Last night I had a dangling storm cloud of uncertainty on a previously working module.
Previously, our products were categorized appropriately and effectively. We had a dynamic taxonomy/term/% view that was doing its job. Life was good.

Next, our client requested a blog. If there's any of our clients who is capable of tending a blog and keeping things up to date and relevant, it's her. So we said yes.
I installed the custom blog module that came with a responsive theme that we bought. Then it all went down hill.

I'll cut to the chase - the custom blog had a field named 'field_category' that was a taxonomy term reference so that we can tag our posts with some relevant terms. Unfortunately for me, I had named the product page term reference the same, 'field_category'. When I enabled the custom blog module, the install/enable script on the custom blog commandeered my product taxonomy into blog article taxonomy. After this, if I were to edit a product page, the category term reference would be broken, and if I saved any changes, it would be removed! Subsequently, some of my products quit appearing on their appropriate taxonomy views. Not good.

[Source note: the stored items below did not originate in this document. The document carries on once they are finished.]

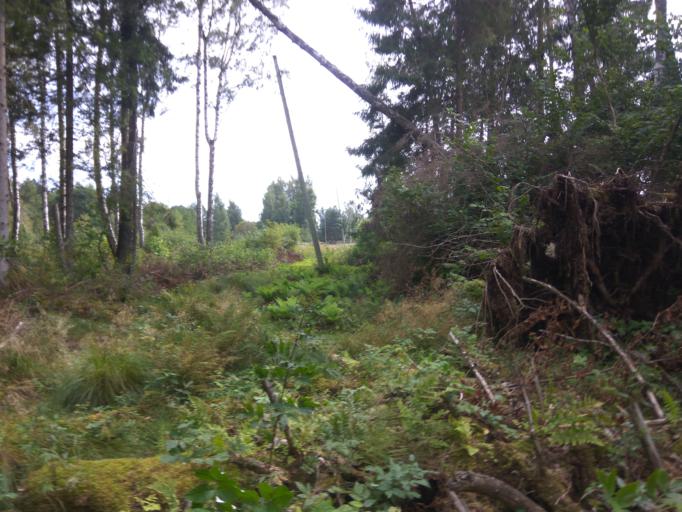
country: LV
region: Alsunga
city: Alsunga
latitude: 56.9827
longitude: 21.6868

To recover, I restored a database backup to a dev server. I exported the 'field_data_category' to a .sql file.
Second, I created a new field, a term reference, in the product content type, linking it to the correct taxonomy vocabulary, and named it 'field_product_category'.
Third, I tweaked the .sql file to accommodate the new table name, then imported the old data to the new field.

Since some edits had been made to products, I sorted the Content menu by date modified, then filtered for product field. Anything modified after the blog had been installed simply needed to be opened, and re-saved. When opened, the term reference was populated correctly (since I did a direct database import), but did not yet register with the dynamic taxonomy list.